* _Challenge_: Print every line of the records below verbatim, keeping their order and wording unchanged.

(Stored dataset records)
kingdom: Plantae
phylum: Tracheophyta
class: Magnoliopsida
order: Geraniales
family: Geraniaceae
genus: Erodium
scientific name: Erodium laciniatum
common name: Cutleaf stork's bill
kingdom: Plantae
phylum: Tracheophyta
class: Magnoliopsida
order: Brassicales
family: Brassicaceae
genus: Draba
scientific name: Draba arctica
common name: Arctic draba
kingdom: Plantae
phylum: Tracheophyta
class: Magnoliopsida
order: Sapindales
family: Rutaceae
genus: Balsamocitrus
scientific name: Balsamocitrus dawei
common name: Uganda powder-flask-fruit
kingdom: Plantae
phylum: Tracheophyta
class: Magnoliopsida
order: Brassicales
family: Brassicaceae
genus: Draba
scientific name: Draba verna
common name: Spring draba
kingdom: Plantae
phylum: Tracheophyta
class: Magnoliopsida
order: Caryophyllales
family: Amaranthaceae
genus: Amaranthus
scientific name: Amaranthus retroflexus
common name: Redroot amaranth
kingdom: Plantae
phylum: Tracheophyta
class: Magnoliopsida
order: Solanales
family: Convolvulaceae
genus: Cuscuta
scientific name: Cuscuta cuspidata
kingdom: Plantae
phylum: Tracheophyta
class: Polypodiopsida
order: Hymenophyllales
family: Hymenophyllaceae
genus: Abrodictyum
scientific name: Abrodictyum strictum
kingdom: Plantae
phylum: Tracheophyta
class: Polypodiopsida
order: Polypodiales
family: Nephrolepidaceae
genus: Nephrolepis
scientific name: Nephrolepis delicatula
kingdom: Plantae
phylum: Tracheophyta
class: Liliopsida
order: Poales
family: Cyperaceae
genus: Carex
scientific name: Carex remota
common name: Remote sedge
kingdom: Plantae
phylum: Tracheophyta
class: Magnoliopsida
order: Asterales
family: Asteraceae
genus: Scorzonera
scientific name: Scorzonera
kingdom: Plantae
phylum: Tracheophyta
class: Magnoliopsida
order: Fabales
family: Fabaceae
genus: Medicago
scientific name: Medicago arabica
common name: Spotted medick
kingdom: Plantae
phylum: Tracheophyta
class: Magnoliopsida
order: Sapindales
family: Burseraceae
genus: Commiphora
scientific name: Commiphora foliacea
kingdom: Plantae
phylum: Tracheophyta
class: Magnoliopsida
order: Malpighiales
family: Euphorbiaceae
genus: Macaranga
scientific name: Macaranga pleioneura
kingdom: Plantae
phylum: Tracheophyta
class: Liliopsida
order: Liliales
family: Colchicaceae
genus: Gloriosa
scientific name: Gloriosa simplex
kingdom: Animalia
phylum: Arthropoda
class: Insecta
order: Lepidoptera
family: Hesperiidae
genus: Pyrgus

* _Task output_:
kingdom: Plantae
phylum: Tracheophyta
class: Magnoliopsida
order: Geraniales
family: Geraniaceae
genus: Erodium
scientific name: Erodium laciniatum
common name: Cutleaf stork's bill
kingdom: Plantae
phylum: Tracheophyta
class: Magnoliopsida
order: Brassicales
family: Brassicaceae
genus: Draba
scientific name: Draba arctica
common name: Arctic draba
kingdom: Plantae
phylum: Tracheophyta
class: Magnoliopsida
order: Sapindales
family: Rutaceae
genus: Balsamocitrus
scientific name: Balsamocitrus dawei
common name: Uganda powder-flask-fruit
kingdom: Plantae
phylum: Tracheophyta
class: Magnoliopsida
order: Brassicales
family: Brassicaceae
genus: Draba
scientific name: Draba verna
common name: Spring draba
kingdom: Plantae
phylum: Tracheophyta
class: Magnoliopsida
order: Caryophyllales
family: Amaranthaceae
genus: Amaranthus
scientific name: Amaranthus retroflexus
common name: Redroot amaranth
kingdom: Plantae
phylum: Tracheophyta
class: Magnoliopsida
order: Solanales
family: Convolvulaceae
genus: Cuscuta
scientific name: Cuscuta cuspidata
kingdom: Plantae
phylum: Tracheophyta
class: Polypodiopsida
order: Hymenophyllales
family: Hymenophyllaceae
genus: Abrodictyum
scientific name: Abrodictyum strictum
kingdom: Plantae
phylum: Tracheophyta
class: Polypodiopsida
order: Polypodiales
family: Nephrolepidaceae
genus: Nephrolepis
scientific name: Nephrolepis delicatula
kingdom: Plantae
phylum: Tracheophyta
class: Liliopsida
order: Poales
family: Cyperaceae
genus: Carex
scientific name: Carex remota
common name: Remote sedge
kingdom: Plantae
phylum: Tracheophyta
class: Magnoliopsida
order: Asterales
family: Asteraceae
genus: Scorzonera
scientific name: Scorzonera
kingdom: Plantae
phylum: Tracheophyta
class: Magnoliopsida
order: Fabales
family: Fabaceae
genus: Medicago
scientific name: Medicago arabica
common name: Spotted medick
kingdom: Plantae
phylum: Tracheophyta
class: Magnoliopsida
order: Sapindales
family: Burseraceae
genus: Commiphora
scientific name: Commiphora foliacea
kingdom: Plantae
phylum: Tracheophyta
class: Magnoliopsida
order: Malpighiales
family: Euphorbiaceae
genus: Macaranga
scientific name: Macaranga pleioneura
kingdom: Plantae
phylum: Tracheophyta
class: Liliopsida
order: Liliales
family: Colchicaceae
genus: Gloriosa
scientific name: Gloriosa simplex
kingdom: Animalia
phylum: Arthropoda
class: Insecta
order: Lepidoptera
family: Hesperiidae
genus: Pyrgus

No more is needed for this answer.